Swap each "Person at" in the lines below for "Figure at", leave everything else unchanged, and write the lines out again without the pictures.
Top of INPUT FOR THIS TASK
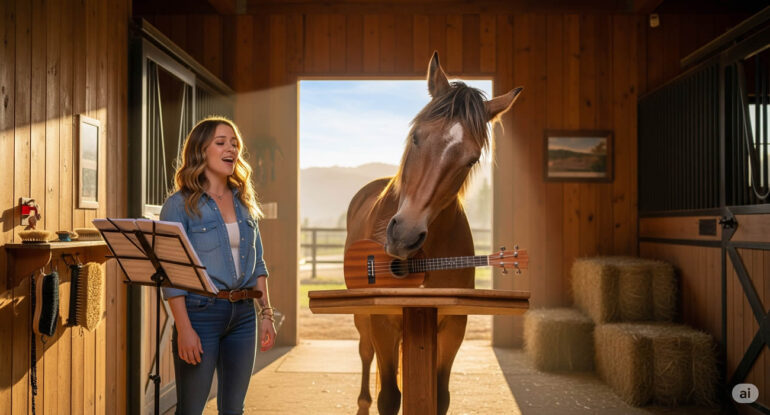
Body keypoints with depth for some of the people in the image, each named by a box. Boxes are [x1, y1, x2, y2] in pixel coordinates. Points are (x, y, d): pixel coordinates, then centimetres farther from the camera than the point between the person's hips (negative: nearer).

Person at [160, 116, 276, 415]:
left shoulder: (244, 202, 11)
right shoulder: (180, 204, -5)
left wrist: (266, 313, 7)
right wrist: (184, 329, -17)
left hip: (244, 314, 5)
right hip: (201, 312, -5)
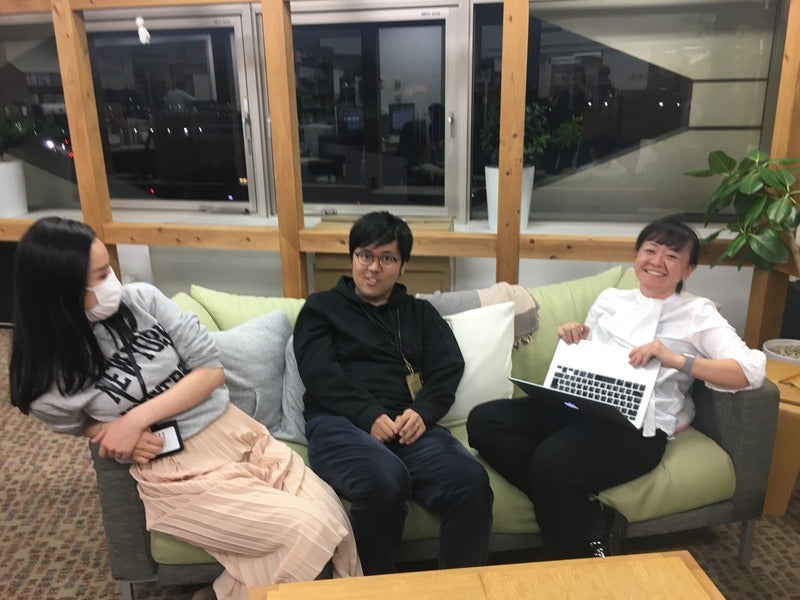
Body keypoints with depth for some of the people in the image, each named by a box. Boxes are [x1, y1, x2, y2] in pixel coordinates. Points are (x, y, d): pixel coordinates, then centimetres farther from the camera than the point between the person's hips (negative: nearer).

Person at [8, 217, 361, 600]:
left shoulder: (142, 299, -4)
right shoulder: (47, 377, -8)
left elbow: (212, 369, -3)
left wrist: (137, 417, -13)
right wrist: (121, 438, -9)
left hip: (237, 433, 3)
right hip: (177, 472, -3)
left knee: (332, 514, -15)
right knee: (308, 530, -20)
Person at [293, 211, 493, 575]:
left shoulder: (420, 313, 25)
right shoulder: (321, 308, 17)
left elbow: (448, 369, 11)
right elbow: (320, 374, 1)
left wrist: (422, 412, -11)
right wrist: (370, 415, -15)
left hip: (408, 425, 3)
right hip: (340, 423, -2)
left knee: (471, 481, -30)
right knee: (385, 480, -37)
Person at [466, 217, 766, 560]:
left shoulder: (698, 313, 9)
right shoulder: (610, 298, 22)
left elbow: (752, 371, -4)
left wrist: (676, 360, -16)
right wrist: (573, 338, 2)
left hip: (638, 426, -6)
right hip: (580, 405, 6)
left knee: (551, 462, -35)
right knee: (483, 421, -18)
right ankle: (594, 522, -14)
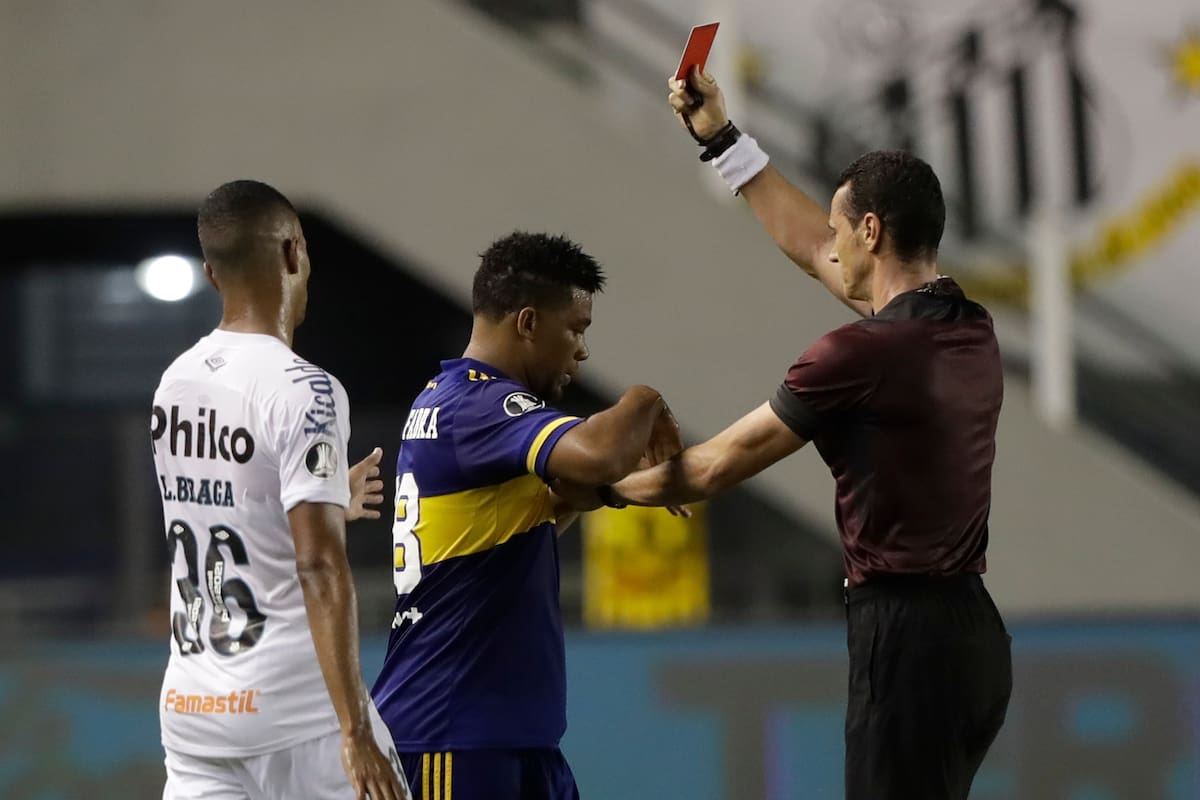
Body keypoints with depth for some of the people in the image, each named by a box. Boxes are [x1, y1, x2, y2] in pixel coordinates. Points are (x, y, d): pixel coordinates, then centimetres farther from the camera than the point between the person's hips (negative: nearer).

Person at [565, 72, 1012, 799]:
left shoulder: (863, 353, -15)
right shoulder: (969, 330, 10)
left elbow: (718, 465, -5)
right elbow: (809, 249, 25)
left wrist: (599, 489, 11)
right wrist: (723, 140, 30)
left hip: (910, 635, -9)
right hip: (968, 629, 9)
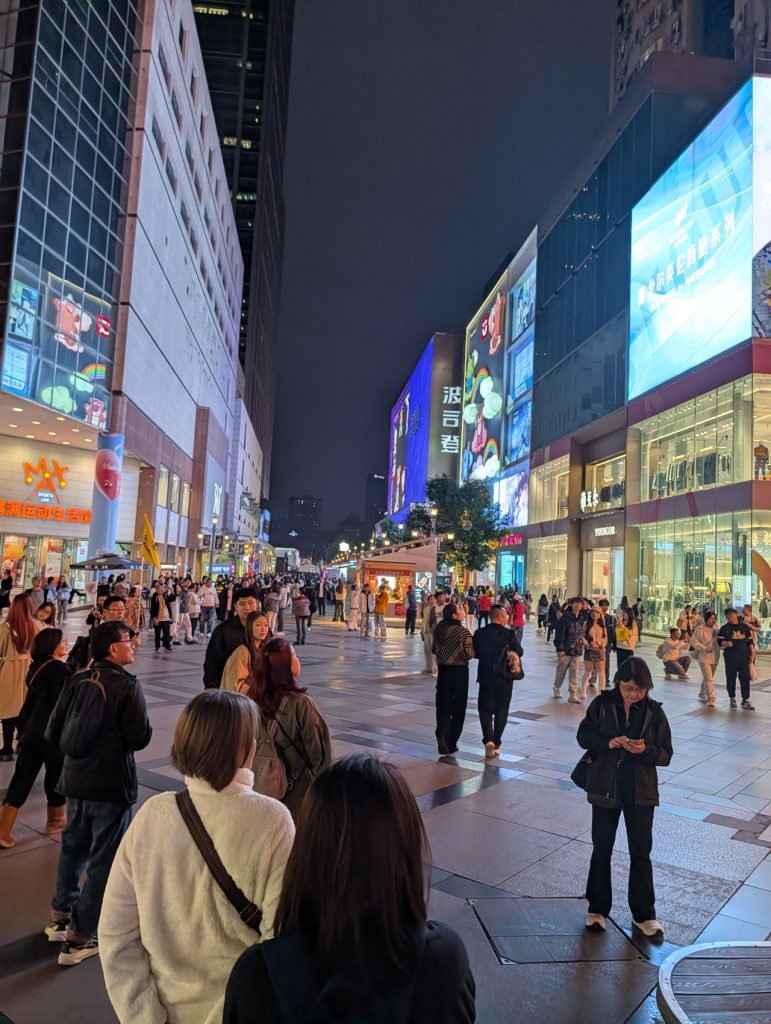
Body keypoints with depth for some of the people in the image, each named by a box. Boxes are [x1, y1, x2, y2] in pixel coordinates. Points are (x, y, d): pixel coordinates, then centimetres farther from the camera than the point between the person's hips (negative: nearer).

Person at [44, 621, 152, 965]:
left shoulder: (75, 681, -2)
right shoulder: (127, 685, -17)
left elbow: (53, 734, 0)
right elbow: (140, 738, -19)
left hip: (75, 781, 6)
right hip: (112, 785, -6)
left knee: (72, 849, 25)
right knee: (103, 860, 8)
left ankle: (60, 917, 40)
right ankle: (79, 938, 16)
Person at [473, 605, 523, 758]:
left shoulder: (480, 633, -7)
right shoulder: (509, 634, -14)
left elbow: (475, 652, 1)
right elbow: (519, 652, -5)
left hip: (485, 677, 1)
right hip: (504, 678, -1)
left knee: (485, 709, 10)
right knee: (501, 711, 12)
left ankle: (489, 740, -8)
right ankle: (496, 744, 15)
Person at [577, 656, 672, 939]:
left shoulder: (654, 712, -6)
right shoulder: (602, 704, -7)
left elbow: (665, 754, -3)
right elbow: (584, 736, -2)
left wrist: (645, 750, -24)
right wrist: (608, 742, -20)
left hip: (641, 792, 0)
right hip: (605, 788, 0)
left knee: (641, 854, 10)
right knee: (602, 850, 13)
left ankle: (644, 915, 27)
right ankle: (597, 908, 29)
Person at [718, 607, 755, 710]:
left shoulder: (745, 627, 7)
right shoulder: (724, 628, 0)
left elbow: (749, 641, 13)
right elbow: (720, 641, -6)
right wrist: (726, 643, -28)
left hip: (744, 656, 2)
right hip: (730, 658, -2)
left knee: (745, 678, 0)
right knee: (731, 678, 5)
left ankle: (745, 700, 6)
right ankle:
Bottom of INPUT FOR THIS TASK
### RESPONSE AREA
Body keypoints with depth for some of the people in the image, each named by a box. Boxes are [x1, y1, x2, y2] in pixel coordinates. Points are (x, y, d): pixel coordinates, then centimetres farther from the camera than the point between the person's hips (negative: nearer).

Figure at [160, 116, 276, 415]:
left shoulder: (244, 202, 11)
right shoulder: (180, 204, -5)
left wrist: (266, 313, 7)
right wrist: (184, 329, -17)
left hip: (244, 314, 5)
right hip: (201, 312, -5)
Body keypoints with depth for some of the people in the image, each named by a box. Boxes are [x1, y1, x2, y2] in pixel coordinates. Points are (x, y, d): pixel coordinates, then centimetres farther from the camera than the point between the person's hips (negative: nearer).

Figure at [8, 217, 361, 600]:
left shoulder: (142, 299, -4)
right shoulder: (47, 377, -8)
left elbow: (212, 369, -3)
left wrist: (137, 417, -13)
right wrist: (121, 438, -9)
left hip: (237, 433, 3)
right hip: (177, 472, -3)
left knee: (332, 514, -15)
right knee: (308, 530, -20)
Figure at [293, 211, 493, 575]:
left shoulder: (420, 313, 25)
right shoulder: (321, 308, 17)
left elbow: (448, 369, 11)
right elbow: (320, 374, 1)
left wrist: (422, 412, -11)
right wrist: (370, 415, -15)
left hip: (408, 425, 3)
right hip: (340, 423, -2)
left knee: (471, 481, -30)
right knee: (385, 480, -37)
Figure at [466, 217, 766, 560]:
left shoulder: (698, 313, 9)
right shoulder: (610, 298, 22)
left elbow: (752, 371, -4)
left wrist: (676, 360, -16)
right wrist: (573, 338, 2)
left hip: (638, 426, -6)
right hip: (580, 405, 6)
left knee: (551, 462, -35)
right knee: (483, 421, -18)
right ankle: (594, 522, -14)
Body keypoints with depth for some of the people in the image, each named by a box. Boxes are [x1, y1, x2, y2] in pixel coordinates. Points are (x, y, d): pixel coordinates, then centimetres farther from the camera than the point between the person's hips (negative: nearer).

Figure at [565, 72, 1012, 799]:
left shoulder: (863, 353, -15)
right shoulder: (969, 330, 10)
left elbow: (718, 465, -5)
right elbow: (809, 249, 25)
left wrist: (599, 489, 11)
right wrist: (723, 140, 30)
left hip: (910, 635, -9)
right hip: (968, 629, 9)
Body keypoints with depth for some of the people in the image, each named by a box. Boxes are [x1, y1, x2, y2] in pixel coordinates. Points are (x, y, d): pixel coordinates, then centimetres farther from the camera than the point between the person's hips (negative: nearer).

Figure at [44, 621, 152, 965]:
left shoulder: (75, 681, -2)
right shoulder: (127, 685, -17)
left elbow: (53, 734, 0)
right elbow: (140, 738, -19)
left hip: (75, 781, 6)
right hip: (112, 785, -6)
left knee: (72, 849, 25)
right knee: (103, 860, 8)
left ankle: (60, 917, 40)
right ankle: (79, 938, 16)
Figure at [473, 605, 523, 758]:
left shoulder: (480, 633, -7)
right shoulder: (509, 634, -14)
left elbow: (475, 652, 1)
right elbow: (519, 652, -5)
left hip: (485, 677, 1)
right hip: (504, 678, -1)
left knee: (485, 709, 10)
right knee: (501, 711, 12)
left ankle: (489, 740, -8)
right ankle: (496, 744, 15)
Figure at [577, 656, 672, 939]:
left shoulder: (654, 712, -6)
right shoulder: (602, 704, -7)
left elbow: (665, 754, -3)
right elbow: (584, 736, -2)
left wrist: (645, 750, -24)
right wrist: (608, 742, -20)
left hip: (641, 792, 0)
right hip: (605, 788, 0)
left knee: (641, 854, 10)
right knee: (602, 850, 13)
left ankle: (644, 915, 27)
right ankle: (597, 908, 29)
Figure at [718, 607, 755, 710]:
left shoulder: (745, 627, 7)
right shoulder: (724, 628, 0)
left elbow: (749, 641, 13)
right elbow: (720, 641, -6)
right wrist: (726, 643, -28)
left hip: (744, 656, 2)
right hip: (730, 658, -2)
left knee: (745, 678, 0)
right knee: (731, 678, 5)
left ankle: (745, 700, 6)
right ankle:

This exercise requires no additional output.